One of the things the blog post mentioned was the human need to recognize causality.  The question to Jesus in John 9 shows that inherent need: to reconcile the suffering (the effect) we need to understand the cause (his sin, his parent’s sin).  That’s what causes such heartache and suffering when bad things happen and we don’t know why.  We understand causality and find comfort in it.  We think we need the whys and the hows.  Jesus tells us that’s a flawed need.  We don’t need the whys and the hows.  We need Him, we need God.

One thing I don’t think I expressed well in my last post was the fact that I don’t think I am the only one who ever has these questions.  I am not alone in my suffering or in my questioning, today or any day in the story of humanity, as so many stories from the gospels show.  Passages such as this simply reaffirm my belief that God really knew what He was doing with Jesus’ part in the story. 

And such passages make my heart ache when people can’t understand how very relevant the words of Jesus are to every single person today.  Because Jesus didn’t speak to a certain person or group of people in a certain culture at a certain time.  Jesus spoke to humanity, the thread that binds us all together; the condition that transcends time, culture and individuals. 

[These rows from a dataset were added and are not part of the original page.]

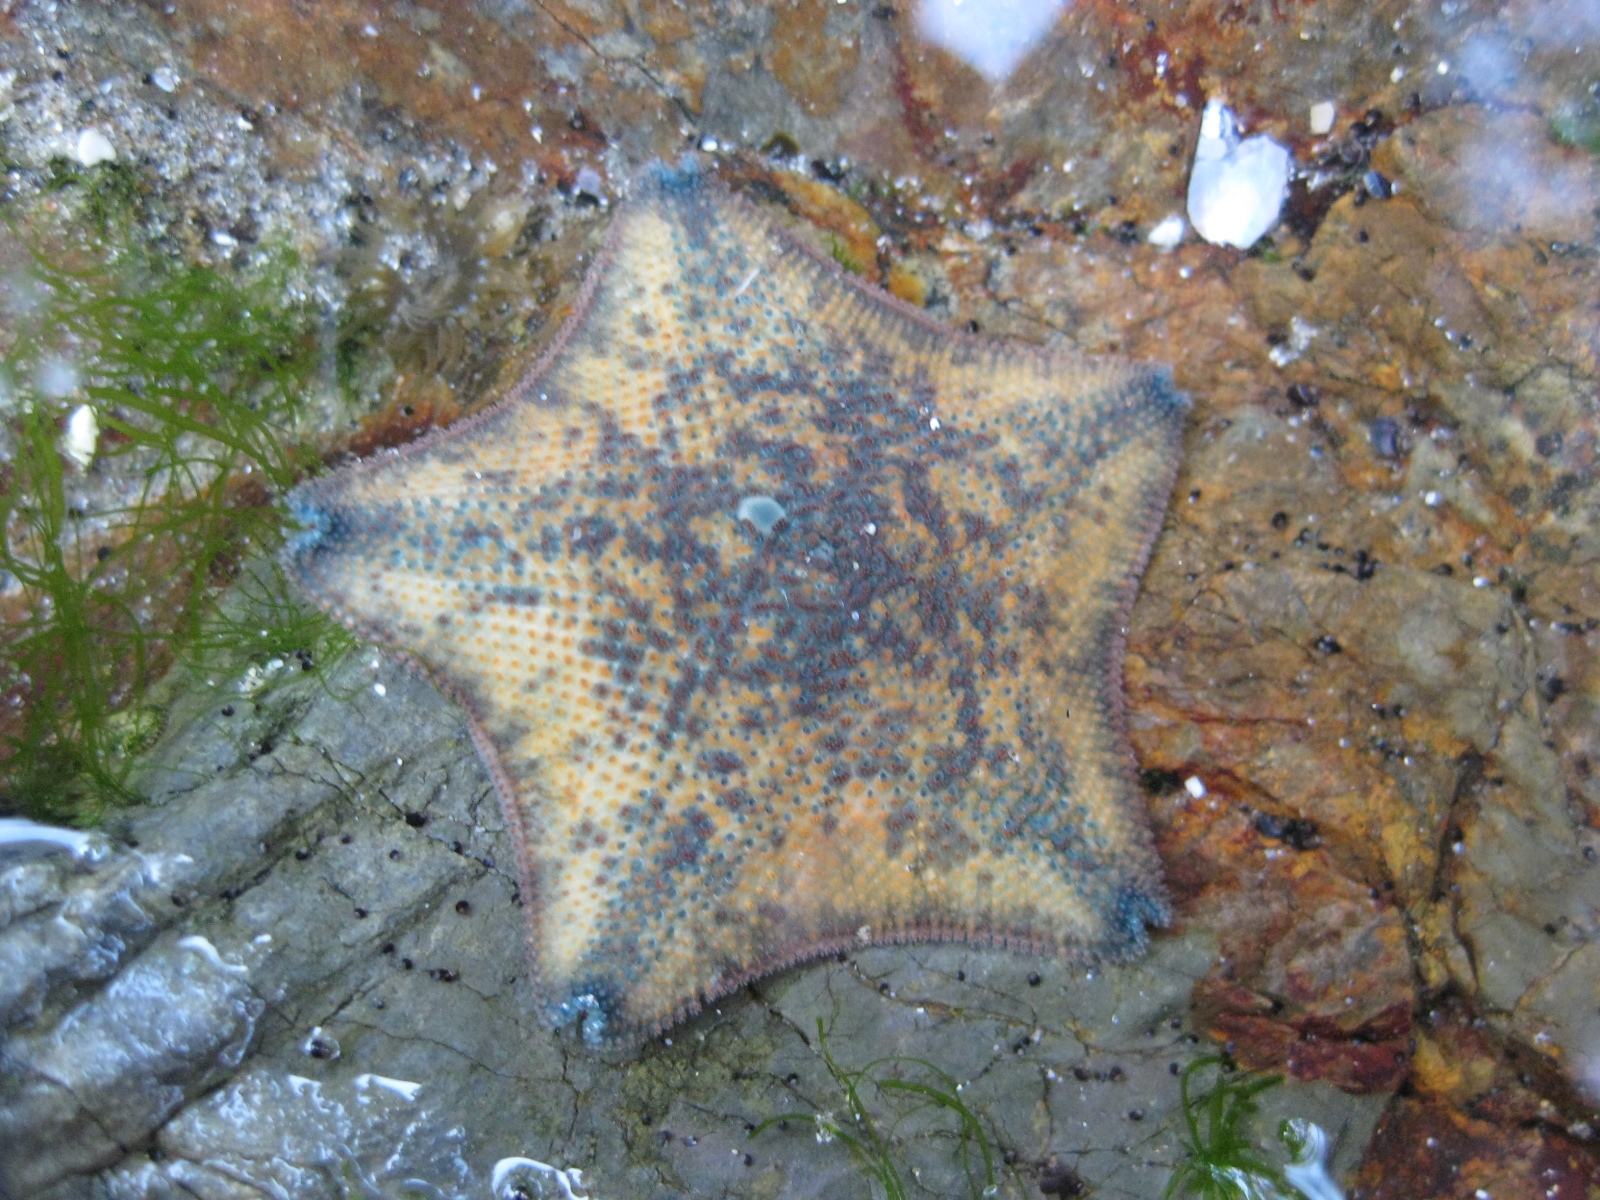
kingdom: Animalia
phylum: Echinodermata
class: Asteroidea
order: Valvatida
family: Asterinidae
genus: Meridiastra
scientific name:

And that human condition, THAT is what is, in-and-of-itself, imperfect and flawed.  Not the blind man, not me, and not you.  And it’s not by His doing, but by ours.  Again, transcending time, culture, and individuals; bigger than my sin; bigger than one sin by many or many sins by few; a condition impossible for humans to escape because it is the humanity itself that is flawed.

Yet, despite how intrinsically flawed we are, we are so blessed, and undeservingly so, to have a God who CAN overcome our humanity, who suffered humanity himself to do so.  And we are even more undeservingly blessed by a God who offers to us the ability to Know Him, who can turn our mourning to dancing and our suffering to joy, who offers us the chance to reconcile our imperfect humanity with His perfect holiness.

And truly, isn’t that the bigger mystery?  Look at the world today.  Look at the greed and the selfishness and the anger and the lust and the gluttony and the hard-heartedness; the obstinance and the self-glorifying and the impatience; look at the negligence and the self-righteousness and the arrogance and the self-importance.  If you look for these qualities, you won’t have any trouble finding them.  All you have to do is look at me. 

I’m human.  I understand causality so I should understand suffering in this imperfect world and this imperfect human condition…

But Grace?  What an idiot I am to question suffering and not stand in complete and total awe of Grace.

God, You continue to prove to me just how big you are, how You’ve anticipated the needs of your children, though we are undeserving of such consideration.  And yet I continue to act like a petulant child, expecting and demanding that you give that proof, that you make good things happen, that you be my private geni to make all things good.   I sit and expect Grace rather than being brought to my knees because of it.  Please forgive me. 

I’ve been asking the wrong questions.  I’ve been wrestling with you over the wrong things, over things beyond my control, but fully in Yours.  Suffering?  How can I not understand suffering?  Even if I can’t see direct causality, I can understand suffering, imperfection and crumminess.  It is all more than deserved.  How self-centered, how imperfect, how HUMAN of me to simply expect Your Grace without a hint of awe or wonder and question your soverignty over my suffering.  Father, forgive me.